Dwayne B. Stevens, 50, of Augusta, faces a class B felony of aggravated criminal operating under the influence offense that allegedly occurred Sept. 1 in the city. It also says he refused to submit to a test at the request of a law enforcement officer.

An indictment is not a determination of guilt, but it indicates that there is enough evidence to proceed with formal charges and a trial.

The charge carries a maximum 10-year prison term and the indictment refers to his May 6, 1985, conviction in the crash that killed his mother, who was a passenger in his car when it struck a brick wall at the base of Northern Avenue. The wall divided the lower part of the street from the then Edwards Manufacturing Co. property. Edith Stevens, 44, bled to death at the scene.

In 2005, he faced another drunken driving charge, a misdemeanor offense because more than 10 years had lapsed since the vehicular manslaughter conviction.

The 2005 case made its way twice to the Maine Supreme Judicial Court, whose rulings left Stevens charged with a misdemeanor operating under the influence charge despite the prior manslaughter conviction.

Stevens pleaded guilty and was sentenced to 250 days in jail, fined $1,000 and his license was suspended for four years.

But changes to the law were made in 2011, which enabled the prosecutor this time to charge him with the more serious offense.

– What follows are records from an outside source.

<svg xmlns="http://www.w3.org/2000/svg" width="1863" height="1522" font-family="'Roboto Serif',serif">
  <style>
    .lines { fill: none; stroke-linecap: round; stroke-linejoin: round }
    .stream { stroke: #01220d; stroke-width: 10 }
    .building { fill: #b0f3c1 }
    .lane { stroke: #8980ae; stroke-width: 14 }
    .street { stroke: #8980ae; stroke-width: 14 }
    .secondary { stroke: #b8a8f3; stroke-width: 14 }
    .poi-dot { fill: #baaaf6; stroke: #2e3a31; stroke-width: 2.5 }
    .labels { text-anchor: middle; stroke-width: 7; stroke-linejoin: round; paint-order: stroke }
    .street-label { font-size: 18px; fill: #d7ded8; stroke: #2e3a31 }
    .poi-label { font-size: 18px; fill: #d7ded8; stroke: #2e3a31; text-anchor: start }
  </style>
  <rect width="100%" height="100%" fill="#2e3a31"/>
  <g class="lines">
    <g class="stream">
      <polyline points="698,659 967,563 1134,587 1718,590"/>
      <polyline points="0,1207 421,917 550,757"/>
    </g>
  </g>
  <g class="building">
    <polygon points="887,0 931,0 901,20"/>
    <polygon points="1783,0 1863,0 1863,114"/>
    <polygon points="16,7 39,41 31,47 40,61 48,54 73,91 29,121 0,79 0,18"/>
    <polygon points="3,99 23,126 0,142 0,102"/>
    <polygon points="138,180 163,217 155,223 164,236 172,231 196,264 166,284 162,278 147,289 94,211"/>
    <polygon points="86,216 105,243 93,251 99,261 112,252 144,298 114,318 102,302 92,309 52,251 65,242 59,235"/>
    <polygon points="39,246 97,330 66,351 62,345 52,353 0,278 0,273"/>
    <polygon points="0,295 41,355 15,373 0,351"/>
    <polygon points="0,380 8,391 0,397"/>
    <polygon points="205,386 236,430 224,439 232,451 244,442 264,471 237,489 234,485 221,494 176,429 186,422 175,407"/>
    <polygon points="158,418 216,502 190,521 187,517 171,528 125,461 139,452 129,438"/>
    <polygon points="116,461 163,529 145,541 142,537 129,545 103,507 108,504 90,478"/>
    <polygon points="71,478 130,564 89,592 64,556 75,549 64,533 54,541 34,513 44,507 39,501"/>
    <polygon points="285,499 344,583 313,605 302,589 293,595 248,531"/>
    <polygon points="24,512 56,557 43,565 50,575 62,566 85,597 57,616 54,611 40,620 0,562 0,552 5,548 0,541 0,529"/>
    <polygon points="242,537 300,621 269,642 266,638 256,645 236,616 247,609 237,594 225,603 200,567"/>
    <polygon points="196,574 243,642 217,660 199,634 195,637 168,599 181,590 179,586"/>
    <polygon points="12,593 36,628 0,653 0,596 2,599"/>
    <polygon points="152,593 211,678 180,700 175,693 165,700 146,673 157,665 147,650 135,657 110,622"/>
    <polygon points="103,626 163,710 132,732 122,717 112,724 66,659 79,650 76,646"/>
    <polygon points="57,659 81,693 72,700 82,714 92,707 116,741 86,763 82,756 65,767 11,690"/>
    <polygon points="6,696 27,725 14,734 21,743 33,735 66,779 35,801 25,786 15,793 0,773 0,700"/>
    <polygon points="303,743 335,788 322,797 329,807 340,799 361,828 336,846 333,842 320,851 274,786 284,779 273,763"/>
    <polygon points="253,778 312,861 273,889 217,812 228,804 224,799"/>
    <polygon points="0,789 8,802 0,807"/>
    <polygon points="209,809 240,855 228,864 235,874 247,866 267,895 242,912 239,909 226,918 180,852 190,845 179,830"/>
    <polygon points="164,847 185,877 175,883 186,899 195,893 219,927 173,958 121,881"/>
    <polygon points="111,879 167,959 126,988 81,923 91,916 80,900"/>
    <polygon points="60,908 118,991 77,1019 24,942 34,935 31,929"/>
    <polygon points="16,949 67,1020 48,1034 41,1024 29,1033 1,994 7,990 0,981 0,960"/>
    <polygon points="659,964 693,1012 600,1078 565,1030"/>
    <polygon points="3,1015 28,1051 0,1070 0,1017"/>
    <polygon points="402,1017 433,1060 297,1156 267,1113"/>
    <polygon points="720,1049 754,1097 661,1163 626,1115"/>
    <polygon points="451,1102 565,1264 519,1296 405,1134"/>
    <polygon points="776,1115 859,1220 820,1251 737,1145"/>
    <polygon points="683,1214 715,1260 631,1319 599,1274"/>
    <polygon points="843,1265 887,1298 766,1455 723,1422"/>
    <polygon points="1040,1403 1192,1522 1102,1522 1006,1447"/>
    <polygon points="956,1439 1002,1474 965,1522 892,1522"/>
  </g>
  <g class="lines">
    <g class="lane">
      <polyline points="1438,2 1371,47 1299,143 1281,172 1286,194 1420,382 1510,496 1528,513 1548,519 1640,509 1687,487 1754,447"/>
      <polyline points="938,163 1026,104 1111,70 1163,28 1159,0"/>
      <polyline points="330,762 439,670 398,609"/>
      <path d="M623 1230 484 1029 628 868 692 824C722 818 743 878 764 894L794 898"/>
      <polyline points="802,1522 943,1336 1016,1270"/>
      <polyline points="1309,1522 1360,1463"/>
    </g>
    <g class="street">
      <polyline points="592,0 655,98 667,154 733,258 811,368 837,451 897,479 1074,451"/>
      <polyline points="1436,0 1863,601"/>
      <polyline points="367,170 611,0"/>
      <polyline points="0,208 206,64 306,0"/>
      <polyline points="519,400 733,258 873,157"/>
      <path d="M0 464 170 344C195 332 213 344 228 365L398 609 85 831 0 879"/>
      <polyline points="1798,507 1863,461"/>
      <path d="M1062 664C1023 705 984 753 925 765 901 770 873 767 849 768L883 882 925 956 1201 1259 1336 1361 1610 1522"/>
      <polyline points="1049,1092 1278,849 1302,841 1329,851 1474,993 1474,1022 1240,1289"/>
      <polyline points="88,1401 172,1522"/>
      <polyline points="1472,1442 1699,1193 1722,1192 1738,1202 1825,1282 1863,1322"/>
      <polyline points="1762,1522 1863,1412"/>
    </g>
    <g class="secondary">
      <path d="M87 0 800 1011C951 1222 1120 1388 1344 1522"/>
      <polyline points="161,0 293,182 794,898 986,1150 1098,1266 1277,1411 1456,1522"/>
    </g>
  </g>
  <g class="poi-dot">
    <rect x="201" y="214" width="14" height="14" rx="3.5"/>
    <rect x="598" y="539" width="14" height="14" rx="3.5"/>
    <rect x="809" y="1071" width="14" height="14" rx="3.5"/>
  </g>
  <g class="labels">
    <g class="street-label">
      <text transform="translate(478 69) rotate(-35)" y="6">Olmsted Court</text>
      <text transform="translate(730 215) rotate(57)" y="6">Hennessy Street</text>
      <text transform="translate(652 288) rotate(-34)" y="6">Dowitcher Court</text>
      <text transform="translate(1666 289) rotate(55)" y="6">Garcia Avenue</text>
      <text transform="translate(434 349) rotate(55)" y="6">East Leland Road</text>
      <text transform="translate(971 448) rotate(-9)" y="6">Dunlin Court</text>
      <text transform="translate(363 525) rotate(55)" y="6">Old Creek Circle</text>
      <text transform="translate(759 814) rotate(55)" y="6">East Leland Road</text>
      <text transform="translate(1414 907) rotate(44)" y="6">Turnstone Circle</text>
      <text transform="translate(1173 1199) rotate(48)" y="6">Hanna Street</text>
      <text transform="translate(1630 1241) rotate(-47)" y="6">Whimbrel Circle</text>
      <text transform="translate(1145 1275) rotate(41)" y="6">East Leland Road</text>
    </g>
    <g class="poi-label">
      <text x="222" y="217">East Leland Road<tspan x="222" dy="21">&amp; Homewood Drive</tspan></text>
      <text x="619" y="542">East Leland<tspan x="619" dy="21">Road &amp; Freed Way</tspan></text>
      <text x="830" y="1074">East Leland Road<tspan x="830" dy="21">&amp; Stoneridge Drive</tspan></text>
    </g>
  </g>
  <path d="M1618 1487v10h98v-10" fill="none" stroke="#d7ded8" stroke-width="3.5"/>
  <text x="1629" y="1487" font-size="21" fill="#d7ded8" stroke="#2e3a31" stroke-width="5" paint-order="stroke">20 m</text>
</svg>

“Now the statute’s very clear: If you have a prior manslaughter conviction involving drunken driving, then that conviction can be used to elevate any future OUI to a class B,” District Attorney Maeghan Maloney said on Friday. She said Stevens faces a second class B charge of operating under the influence stemming from an incident Aug. 15. However, that one was not presented to the most recent grand jury.

“We’re waiting to receive blood test results from the hospital,” Maloney said.

In the meantime, Stevens is being held in the Kennebec County jail in lieu of $2,000 bail and has yet to be scheduled for arraignment on the indictment. It also did not appear that he had an attorney yet.

“I’m glad he’s currently incarcerated,” Maloney said. “He’s extremely dangerous behind the wheel.”

According Barbara Redmond at the secretary of state’s office, which includes the Bureau of Motor Vehicles, Stevens has six prior OUI convictions.

And his refusal to take a chemical test Aug. 15 led to an administrative suspension of his conditional license on Sept. 6; a second administrative suspension was to take effect Friday for the Sept. 1 stop. The officer’s report about the latter indicated Stevens refused a test and had passengers under 21 in his vehicle. Those suspensions would run until 2017, Redmond said.

Stevens was sentenced in 1986 to five years in jail, with all but one year suspended, following his guilty pleas to vehicular manslaughter, driving while intoxicated, driving after suspension of license and leaving the scene of a property damage accident. Following a probation violation for drinking in public, speeding and being a habitual offender, Stevens ended up serving all of the suspended sentence as well.